* [RECORDS TO PROCESS]:
====================

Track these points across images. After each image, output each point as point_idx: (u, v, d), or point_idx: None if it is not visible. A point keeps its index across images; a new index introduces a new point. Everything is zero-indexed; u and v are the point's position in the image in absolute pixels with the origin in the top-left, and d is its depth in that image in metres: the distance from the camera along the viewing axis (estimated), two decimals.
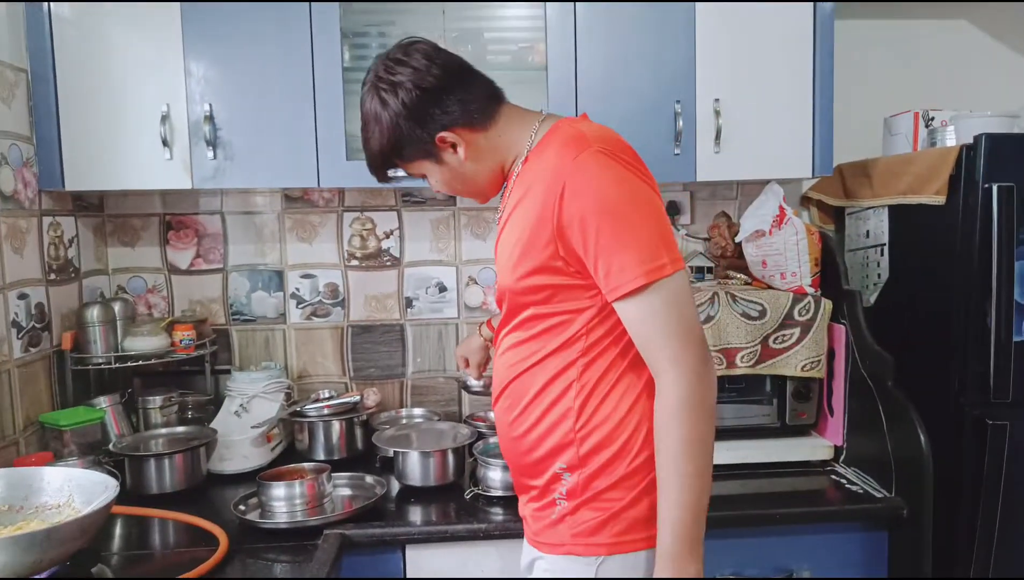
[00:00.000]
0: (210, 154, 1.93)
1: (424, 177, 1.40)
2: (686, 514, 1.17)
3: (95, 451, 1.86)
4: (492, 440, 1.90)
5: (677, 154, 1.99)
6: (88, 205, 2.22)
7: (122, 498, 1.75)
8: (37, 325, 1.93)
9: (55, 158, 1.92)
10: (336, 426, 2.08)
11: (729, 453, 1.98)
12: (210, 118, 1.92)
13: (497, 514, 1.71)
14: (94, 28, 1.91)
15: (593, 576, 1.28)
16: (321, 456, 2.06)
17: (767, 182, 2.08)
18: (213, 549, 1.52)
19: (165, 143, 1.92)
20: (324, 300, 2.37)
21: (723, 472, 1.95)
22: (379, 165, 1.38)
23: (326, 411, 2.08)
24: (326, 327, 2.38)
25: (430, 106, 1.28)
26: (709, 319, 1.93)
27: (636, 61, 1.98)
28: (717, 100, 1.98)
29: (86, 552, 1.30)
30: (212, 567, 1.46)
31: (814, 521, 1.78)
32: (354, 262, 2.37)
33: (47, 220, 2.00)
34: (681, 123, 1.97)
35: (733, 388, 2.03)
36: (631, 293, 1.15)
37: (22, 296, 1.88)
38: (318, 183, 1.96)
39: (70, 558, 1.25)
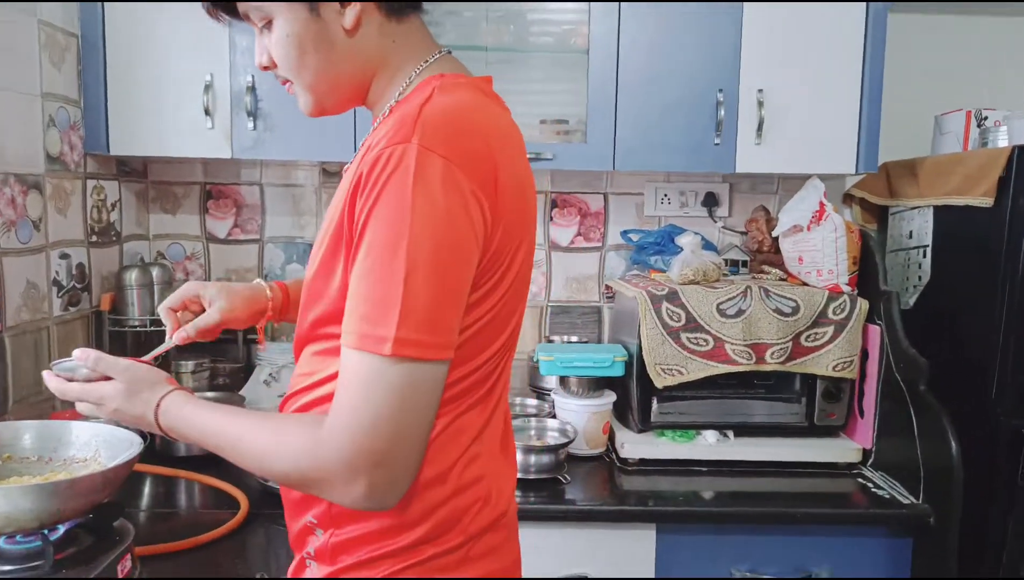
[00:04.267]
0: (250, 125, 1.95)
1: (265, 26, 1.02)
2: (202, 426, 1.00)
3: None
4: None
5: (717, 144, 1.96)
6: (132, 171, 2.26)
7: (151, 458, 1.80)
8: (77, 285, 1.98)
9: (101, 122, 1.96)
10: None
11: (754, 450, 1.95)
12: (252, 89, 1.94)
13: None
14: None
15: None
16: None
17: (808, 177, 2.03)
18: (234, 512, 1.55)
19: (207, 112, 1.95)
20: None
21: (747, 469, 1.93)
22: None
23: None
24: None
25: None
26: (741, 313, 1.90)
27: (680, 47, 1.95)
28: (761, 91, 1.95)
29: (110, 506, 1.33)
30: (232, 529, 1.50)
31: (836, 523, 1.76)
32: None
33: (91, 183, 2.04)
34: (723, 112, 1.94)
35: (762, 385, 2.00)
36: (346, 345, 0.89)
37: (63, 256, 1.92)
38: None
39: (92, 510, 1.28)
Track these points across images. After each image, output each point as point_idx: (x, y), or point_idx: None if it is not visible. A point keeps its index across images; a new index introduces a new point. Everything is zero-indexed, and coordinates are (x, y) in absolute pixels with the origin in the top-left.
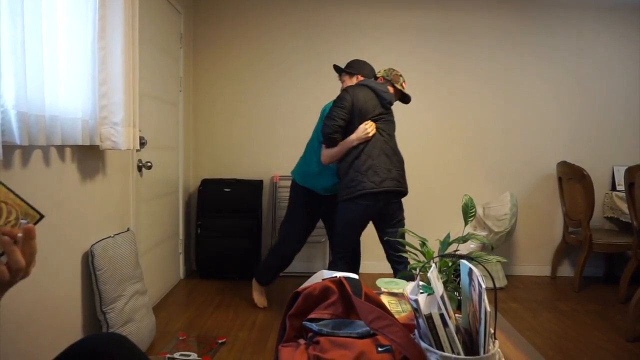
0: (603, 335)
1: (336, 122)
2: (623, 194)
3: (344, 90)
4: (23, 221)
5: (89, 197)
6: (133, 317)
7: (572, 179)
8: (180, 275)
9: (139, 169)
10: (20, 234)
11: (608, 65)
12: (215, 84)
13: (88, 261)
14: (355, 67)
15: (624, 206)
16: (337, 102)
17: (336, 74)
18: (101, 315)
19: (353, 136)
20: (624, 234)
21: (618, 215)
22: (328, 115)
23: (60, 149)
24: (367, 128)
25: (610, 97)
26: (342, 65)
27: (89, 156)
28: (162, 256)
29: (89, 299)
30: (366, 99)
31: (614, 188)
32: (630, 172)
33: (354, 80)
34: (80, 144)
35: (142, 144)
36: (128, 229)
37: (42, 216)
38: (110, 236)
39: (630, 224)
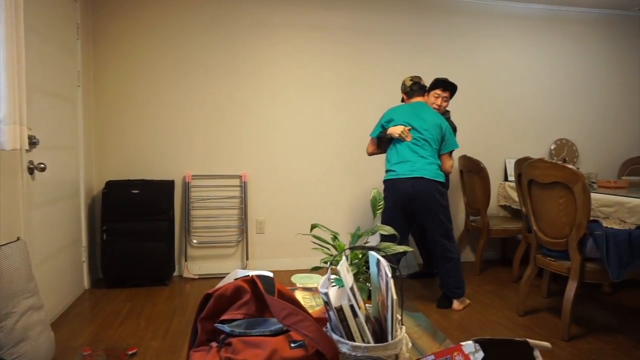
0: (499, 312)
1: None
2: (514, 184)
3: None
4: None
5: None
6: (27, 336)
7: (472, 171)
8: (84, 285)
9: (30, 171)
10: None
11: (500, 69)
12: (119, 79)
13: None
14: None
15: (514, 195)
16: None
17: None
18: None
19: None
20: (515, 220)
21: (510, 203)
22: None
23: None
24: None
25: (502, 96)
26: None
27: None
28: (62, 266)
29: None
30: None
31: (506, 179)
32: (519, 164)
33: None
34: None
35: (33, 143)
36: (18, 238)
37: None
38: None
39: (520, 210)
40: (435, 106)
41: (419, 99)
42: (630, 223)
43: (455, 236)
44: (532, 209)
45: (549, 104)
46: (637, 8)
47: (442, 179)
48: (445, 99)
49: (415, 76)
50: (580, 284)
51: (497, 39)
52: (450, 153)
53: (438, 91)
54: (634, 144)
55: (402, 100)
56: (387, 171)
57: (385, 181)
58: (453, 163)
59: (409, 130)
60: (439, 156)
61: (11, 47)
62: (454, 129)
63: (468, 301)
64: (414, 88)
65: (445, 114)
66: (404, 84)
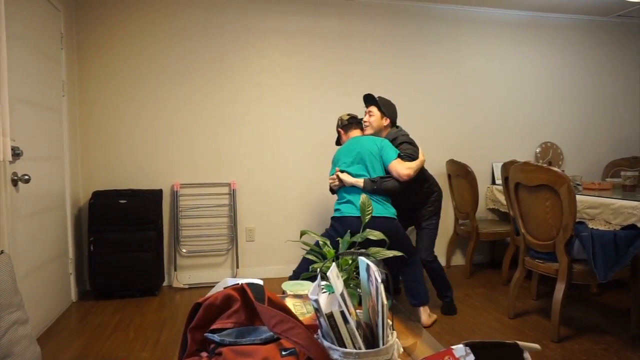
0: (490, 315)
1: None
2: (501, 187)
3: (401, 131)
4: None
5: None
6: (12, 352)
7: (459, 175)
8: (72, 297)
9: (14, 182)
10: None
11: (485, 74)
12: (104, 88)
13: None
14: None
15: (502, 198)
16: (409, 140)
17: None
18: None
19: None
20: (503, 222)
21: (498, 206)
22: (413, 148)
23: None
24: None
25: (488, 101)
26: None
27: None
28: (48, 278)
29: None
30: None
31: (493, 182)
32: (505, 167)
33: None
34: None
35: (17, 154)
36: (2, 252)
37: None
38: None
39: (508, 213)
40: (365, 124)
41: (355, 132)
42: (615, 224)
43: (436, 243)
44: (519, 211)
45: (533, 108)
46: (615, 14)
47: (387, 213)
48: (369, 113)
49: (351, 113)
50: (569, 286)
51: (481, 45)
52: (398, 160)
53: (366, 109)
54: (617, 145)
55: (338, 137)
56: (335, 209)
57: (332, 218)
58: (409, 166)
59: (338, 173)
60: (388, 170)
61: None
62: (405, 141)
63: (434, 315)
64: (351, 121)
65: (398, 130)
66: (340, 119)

====================

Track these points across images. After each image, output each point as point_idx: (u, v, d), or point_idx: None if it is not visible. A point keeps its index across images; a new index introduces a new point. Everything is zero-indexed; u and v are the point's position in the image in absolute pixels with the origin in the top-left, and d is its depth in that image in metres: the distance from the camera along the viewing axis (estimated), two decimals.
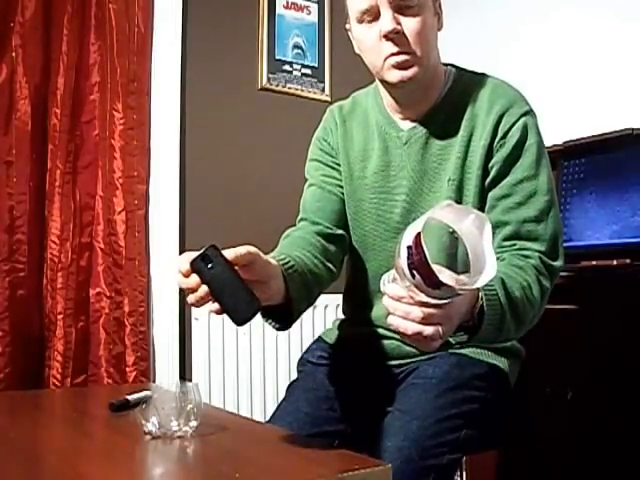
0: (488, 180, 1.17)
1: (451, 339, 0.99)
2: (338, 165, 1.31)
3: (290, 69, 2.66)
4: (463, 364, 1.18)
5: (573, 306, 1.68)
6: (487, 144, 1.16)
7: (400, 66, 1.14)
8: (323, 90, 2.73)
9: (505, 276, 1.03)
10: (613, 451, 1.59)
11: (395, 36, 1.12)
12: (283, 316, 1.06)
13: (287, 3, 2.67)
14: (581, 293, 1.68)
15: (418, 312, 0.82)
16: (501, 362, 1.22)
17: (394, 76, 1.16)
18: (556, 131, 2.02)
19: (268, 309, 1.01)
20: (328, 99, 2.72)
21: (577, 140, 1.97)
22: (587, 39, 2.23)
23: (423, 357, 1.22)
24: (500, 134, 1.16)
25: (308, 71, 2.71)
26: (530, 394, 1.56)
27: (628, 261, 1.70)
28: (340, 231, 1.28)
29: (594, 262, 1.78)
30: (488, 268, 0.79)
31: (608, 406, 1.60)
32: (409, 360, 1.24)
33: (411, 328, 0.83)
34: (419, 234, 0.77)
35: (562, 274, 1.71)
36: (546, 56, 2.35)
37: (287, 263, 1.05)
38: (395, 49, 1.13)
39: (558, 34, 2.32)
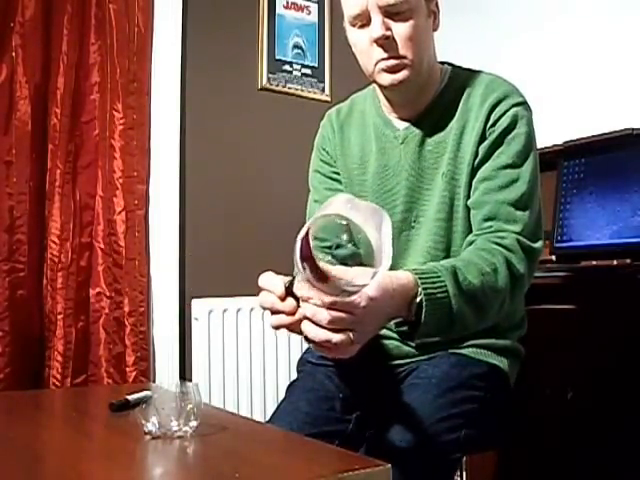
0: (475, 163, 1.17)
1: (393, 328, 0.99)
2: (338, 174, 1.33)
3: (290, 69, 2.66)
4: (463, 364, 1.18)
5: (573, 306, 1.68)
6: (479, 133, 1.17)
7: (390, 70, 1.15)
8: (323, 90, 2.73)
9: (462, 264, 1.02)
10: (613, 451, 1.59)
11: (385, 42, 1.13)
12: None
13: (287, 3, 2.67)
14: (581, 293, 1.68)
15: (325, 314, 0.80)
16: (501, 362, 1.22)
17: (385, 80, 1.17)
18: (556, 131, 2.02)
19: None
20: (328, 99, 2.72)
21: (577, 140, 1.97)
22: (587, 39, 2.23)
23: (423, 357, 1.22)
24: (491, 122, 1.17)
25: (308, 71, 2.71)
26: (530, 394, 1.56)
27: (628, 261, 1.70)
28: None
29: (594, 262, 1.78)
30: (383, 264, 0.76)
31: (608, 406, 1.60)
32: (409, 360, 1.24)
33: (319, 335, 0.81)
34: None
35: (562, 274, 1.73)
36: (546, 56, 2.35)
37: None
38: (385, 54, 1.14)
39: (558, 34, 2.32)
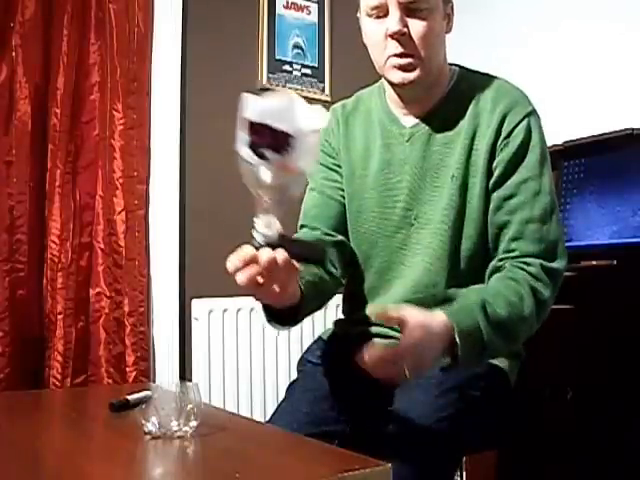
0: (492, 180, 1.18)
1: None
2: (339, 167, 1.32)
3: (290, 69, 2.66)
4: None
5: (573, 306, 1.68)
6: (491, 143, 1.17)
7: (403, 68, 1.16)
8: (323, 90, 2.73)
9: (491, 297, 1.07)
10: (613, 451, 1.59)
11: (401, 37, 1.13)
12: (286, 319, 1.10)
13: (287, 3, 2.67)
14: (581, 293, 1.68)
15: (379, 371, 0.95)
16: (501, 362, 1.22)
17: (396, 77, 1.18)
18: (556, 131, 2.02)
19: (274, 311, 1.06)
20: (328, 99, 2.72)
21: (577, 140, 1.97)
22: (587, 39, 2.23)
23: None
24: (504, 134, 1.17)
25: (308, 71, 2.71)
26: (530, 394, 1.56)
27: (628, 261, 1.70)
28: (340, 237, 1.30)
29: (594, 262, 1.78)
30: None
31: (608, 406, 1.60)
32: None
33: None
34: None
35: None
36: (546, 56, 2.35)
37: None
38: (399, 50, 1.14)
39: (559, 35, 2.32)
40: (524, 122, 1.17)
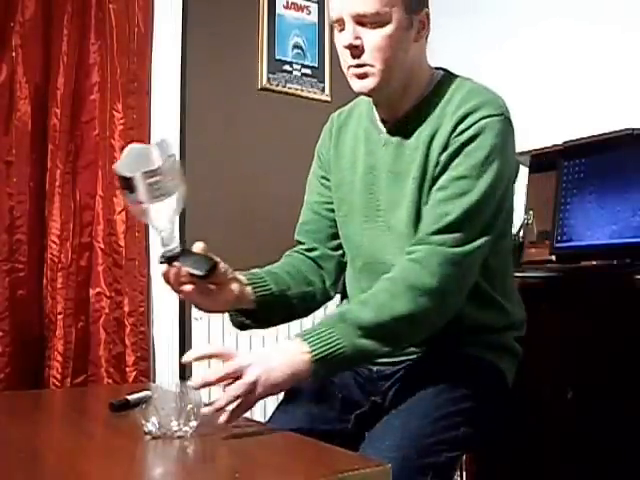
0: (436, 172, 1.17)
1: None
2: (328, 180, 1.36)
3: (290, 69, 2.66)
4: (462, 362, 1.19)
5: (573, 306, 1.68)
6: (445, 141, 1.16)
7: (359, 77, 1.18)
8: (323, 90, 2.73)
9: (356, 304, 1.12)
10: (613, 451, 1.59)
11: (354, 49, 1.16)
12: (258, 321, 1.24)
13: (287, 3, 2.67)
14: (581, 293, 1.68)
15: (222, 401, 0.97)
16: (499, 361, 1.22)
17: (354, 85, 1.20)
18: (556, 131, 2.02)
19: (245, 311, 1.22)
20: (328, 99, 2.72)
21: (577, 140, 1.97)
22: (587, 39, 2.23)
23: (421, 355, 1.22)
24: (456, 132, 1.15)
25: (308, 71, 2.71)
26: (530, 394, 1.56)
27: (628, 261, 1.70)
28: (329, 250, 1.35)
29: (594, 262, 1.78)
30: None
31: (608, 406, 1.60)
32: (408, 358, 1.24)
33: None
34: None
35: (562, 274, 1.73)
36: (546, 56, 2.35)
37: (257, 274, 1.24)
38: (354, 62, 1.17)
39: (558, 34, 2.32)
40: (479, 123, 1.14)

====================

* [WHAT NEEDS TO BE DONE]:
The lines to reproduce run from the one above containing "38: (318, 183, 1.96)" through the one containing "9: (139, 169)". Copy them exactly and leave out all pictures.

* [RESULT OF THIS TASK]:
38: (318, 183, 1.96)
39: (70, 558, 1.25)
[00:04.267]
0: (250, 125, 1.95)
1: (265, 26, 1.02)
2: (202, 426, 1.00)
3: None
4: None
5: (717, 144, 1.96)
6: (132, 171, 2.26)
7: (151, 458, 1.80)
8: (77, 285, 1.98)
9: (101, 122, 1.96)
10: None
11: (754, 450, 1.95)
12: (252, 89, 1.94)
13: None
14: None
15: None
16: None
17: (808, 177, 2.03)
18: (234, 512, 1.55)
19: (207, 112, 1.95)
20: None
21: (747, 469, 1.93)
22: None
23: None
24: None
25: None
26: (741, 313, 1.90)
27: (680, 47, 1.95)
28: (761, 91, 1.95)
29: (110, 506, 1.33)
30: (232, 529, 1.50)
31: (836, 523, 1.76)
32: None
33: (91, 183, 2.04)
34: (723, 112, 1.94)
35: (762, 385, 2.00)
36: (346, 345, 0.89)
37: (63, 256, 1.92)
38: None
39: (92, 510, 1.28)
Track these points across images. After each image, output each point as point_idx: (x, y), or point_idx: None if it is not visible. A point keeps its index across images; a new index introduces a new point. Everything is zero-indexed, and coordinates are (x, y) in absolute pixels with the origin in the top-left.
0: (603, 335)
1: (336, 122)
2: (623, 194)
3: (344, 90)
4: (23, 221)
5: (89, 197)
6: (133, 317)
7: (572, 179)
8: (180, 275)
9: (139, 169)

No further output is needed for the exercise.